“By what authority are you doing these things?”
The chief priests, scribes, and elders confront Jesus as he enters the temple with an intellectual trap, for they are fearful of his growing strength, miraculous acts, and subversive teachings. This is a remarkable triumvirate of Jewish leaders who normally do not collaborate on issues, but Jesus poses a particular threat to the various institutions of leadership within the fabric of Jewish life. If they can get Jesus to slip up and prove that he is acting without authority, they hope they can turn the crowds against him and then bring him up on charges. Jesus brilliantly answers the question with a question, an old rabbinical debating technique, and he stymies the Jewish leaders into a non-answer, embarrassing them in front of the crowds.
I find myself admiring Jesus’ quick wit, penetrating comeback, and open-ended response. I might even say that I am envious of his intellectual prowess and command of the situation.
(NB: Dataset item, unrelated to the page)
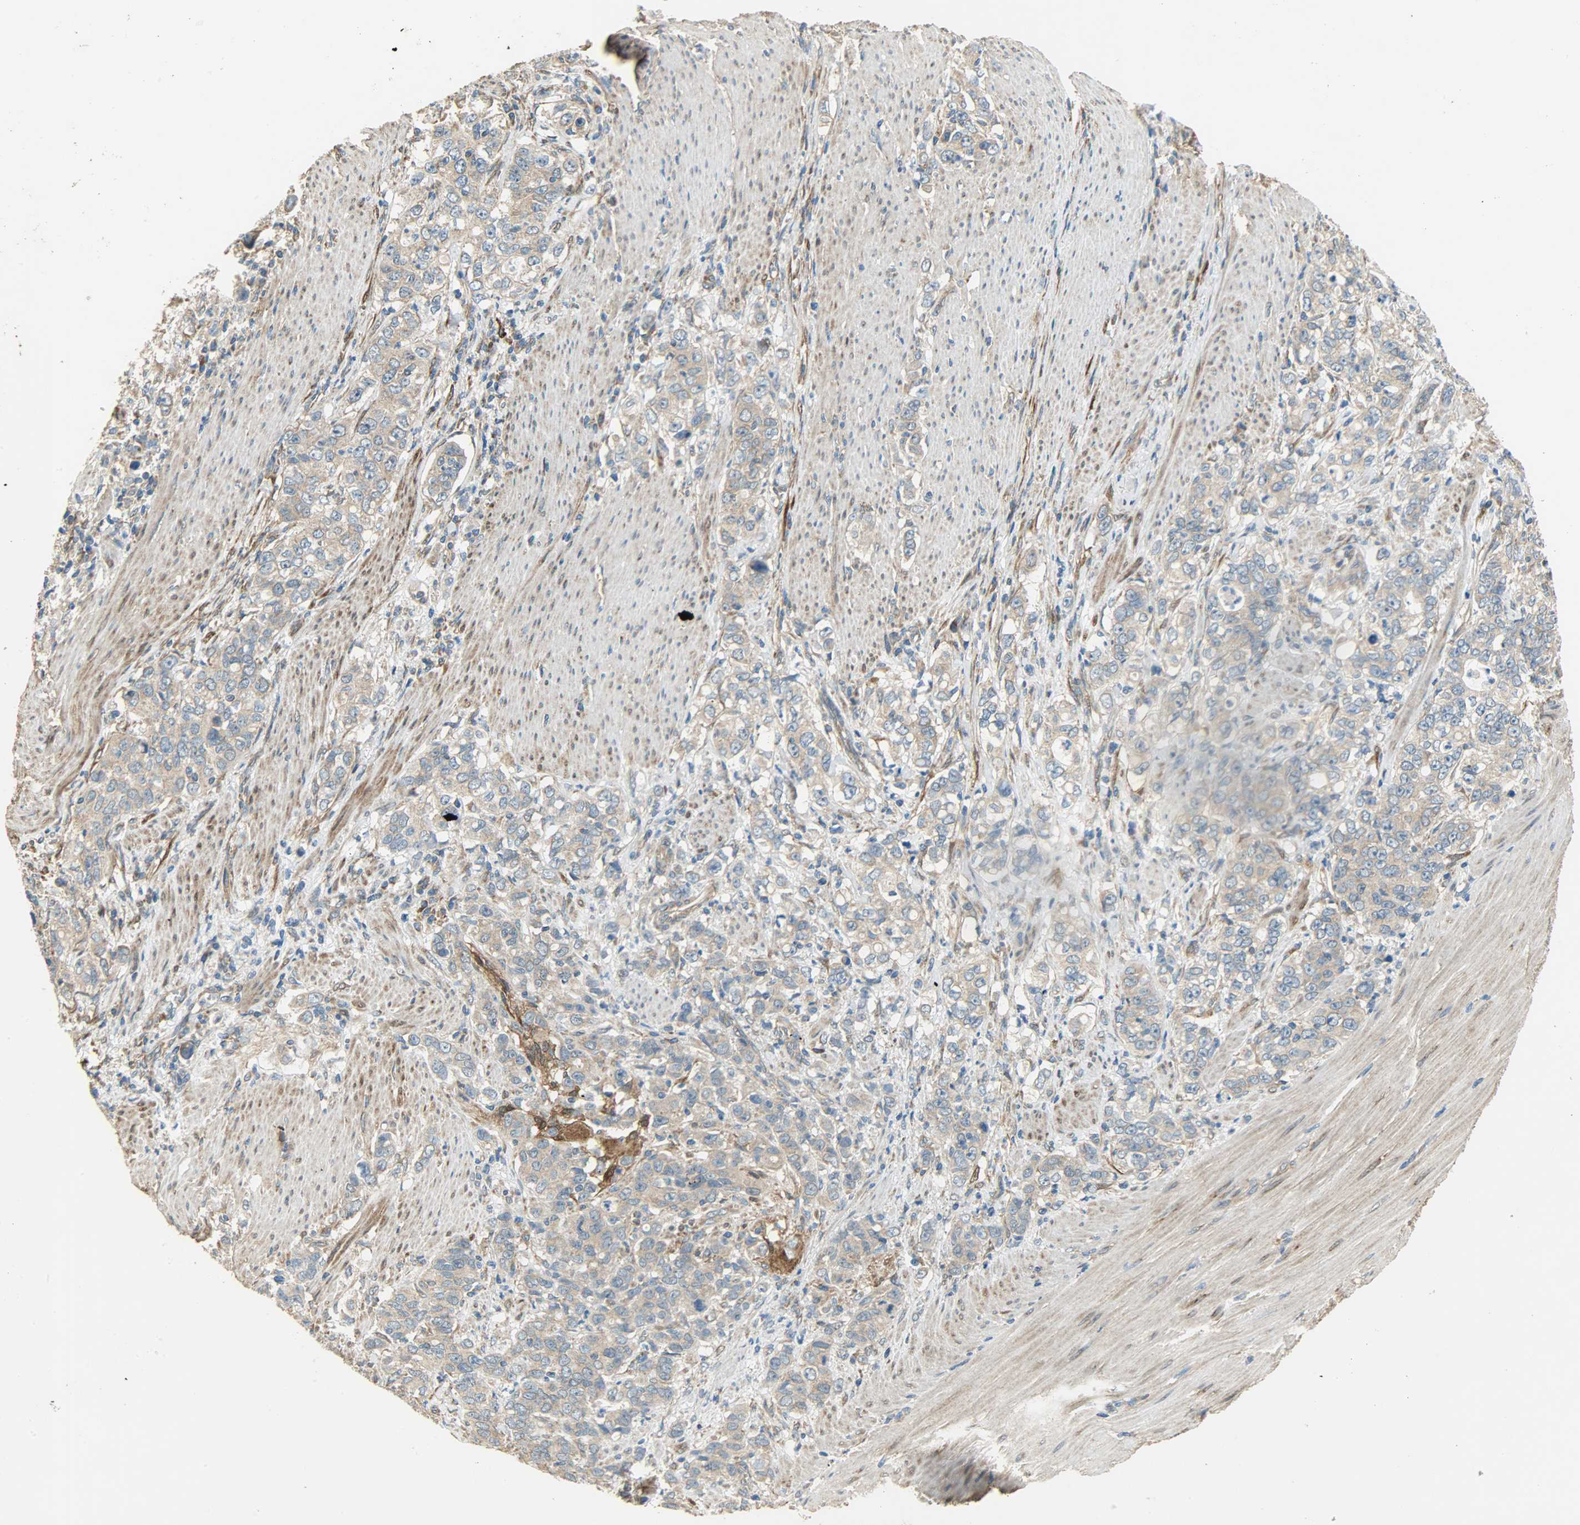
{"staining": {"intensity": "moderate", "quantity": ">75%", "location": "cytoplasmic/membranous"}, "tissue": "stomach cancer", "cell_type": "Tumor cells", "image_type": "cancer", "snomed": [{"axis": "morphology", "description": "Adenocarcinoma, NOS"}, {"axis": "topography", "description": "Stomach, lower"}], "caption": "Protein analysis of stomach cancer tissue demonstrates moderate cytoplasmic/membranous positivity in about >75% of tumor cells. (brown staining indicates protein expression, while blue staining denotes nuclei).", "gene": "C1orf198", "patient": {"sex": "female", "age": 72}}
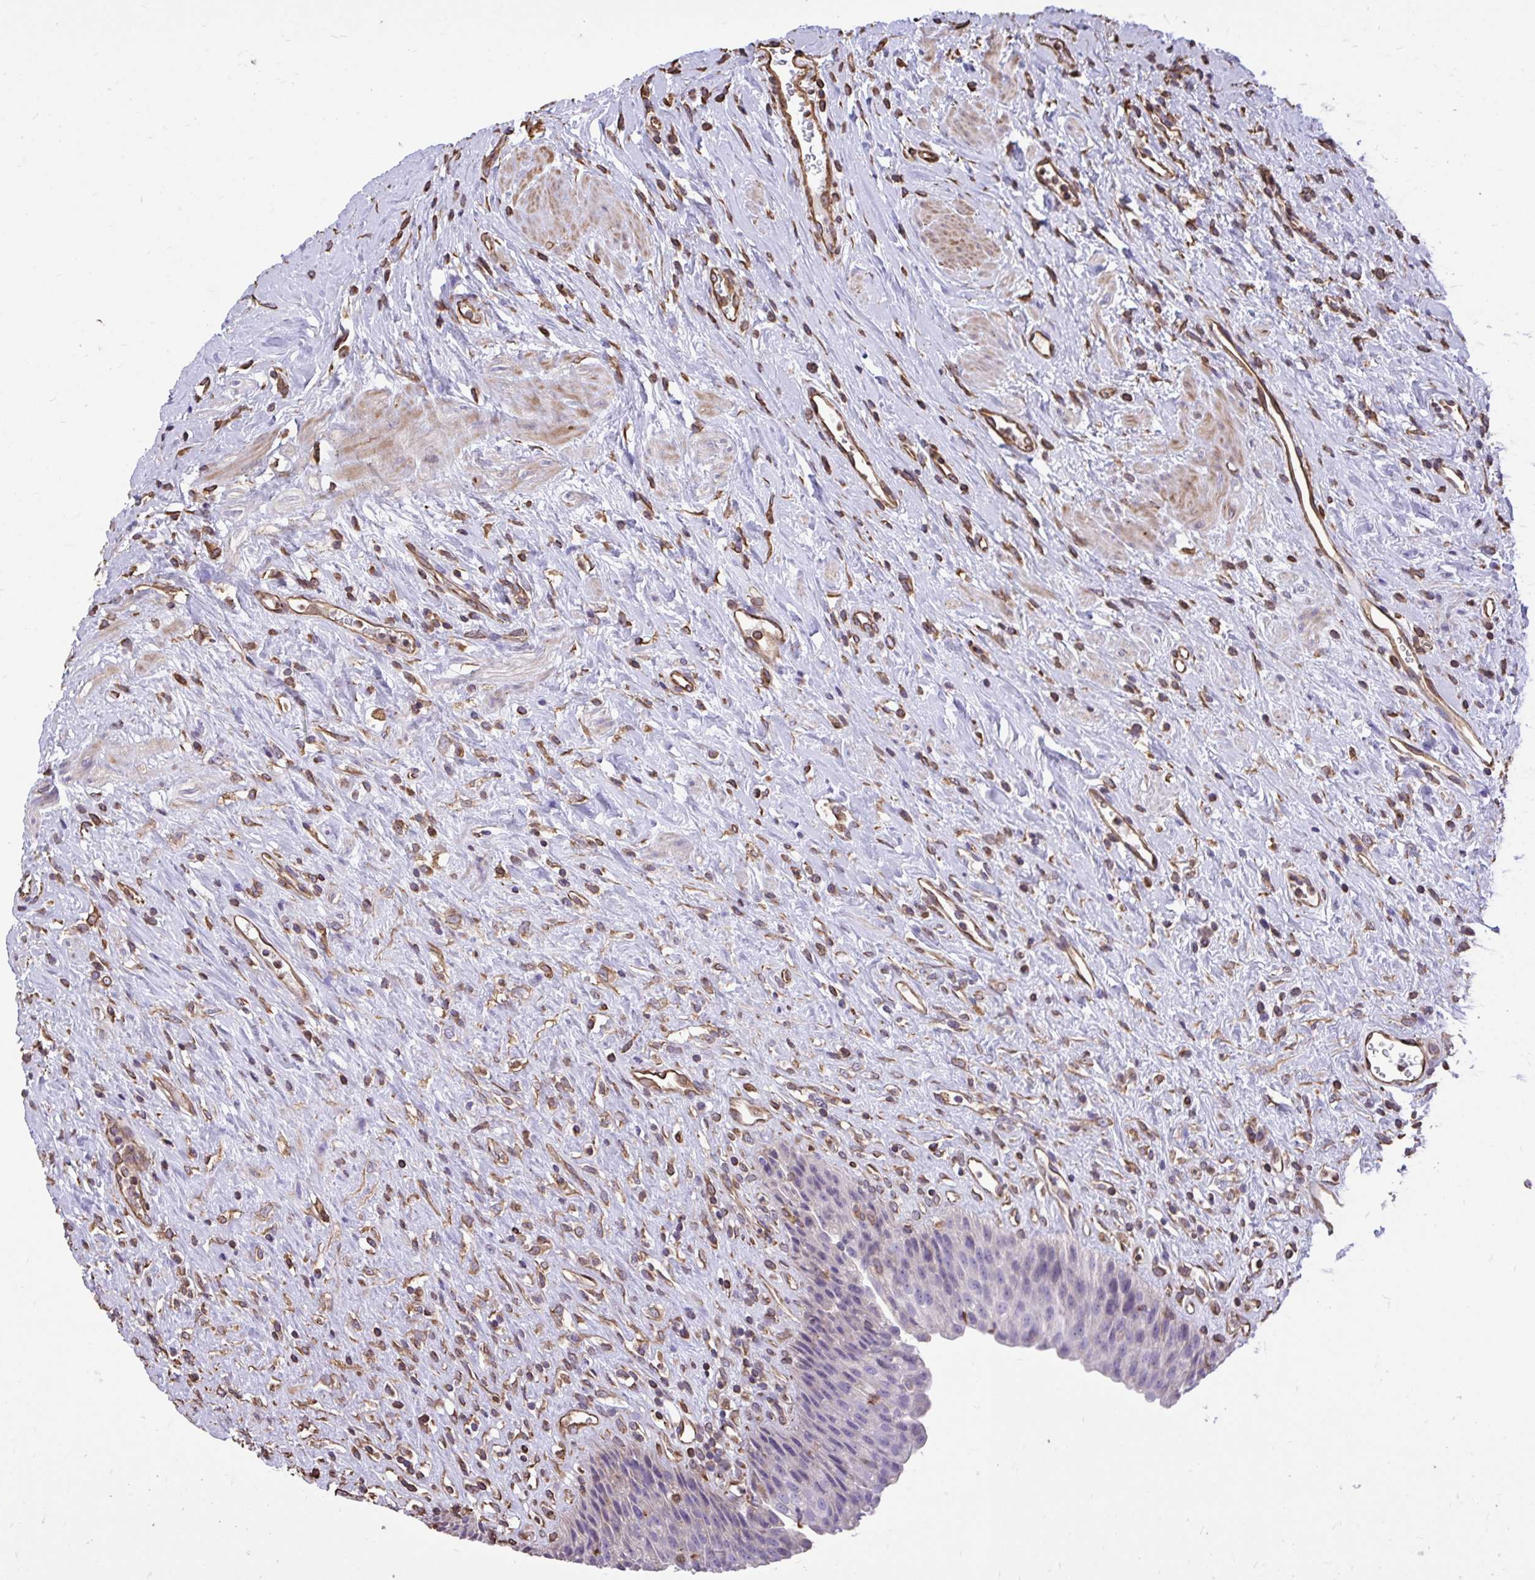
{"staining": {"intensity": "negative", "quantity": "none", "location": "none"}, "tissue": "urinary bladder", "cell_type": "Urothelial cells", "image_type": "normal", "snomed": [{"axis": "morphology", "description": "Normal tissue, NOS"}, {"axis": "topography", "description": "Urinary bladder"}], "caption": "IHC of unremarkable urinary bladder reveals no expression in urothelial cells. The staining is performed using DAB (3,3'-diaminobenzidine) brown chromogen with nuclei counter-stained in using hematoxylin.", "gene": "RNF103", "patient": {"sex": "female", "age": 56}}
As a father, an educator, a coach, and a counselor, I find that my authority is questioned fairly often. Obviously, no one is challenging the divine origin of my authority, but its source and relevance can be open game for a precocious teenager or demanding parent. Jesus inspires me to truly listen to the questioner, assess the deeper meaning of the inquiry, and not seek an immediate resolution to the challenge, nor to take it personally. By creating some space and a bit of dissonance, Jesus draws the Pharisees out into the open, and they reveal their true intentions and the real meaning behind their questioning.
O Lord, you are a God of unlimited patience in the face of our questioning, our unfaithfulness, and our ignorance. Inspire us to listen, to comprehend, and to grasp the meaning behind the questioners in our lives. Your wisdom is at our fingertips if we are willing to heed your words. Amen.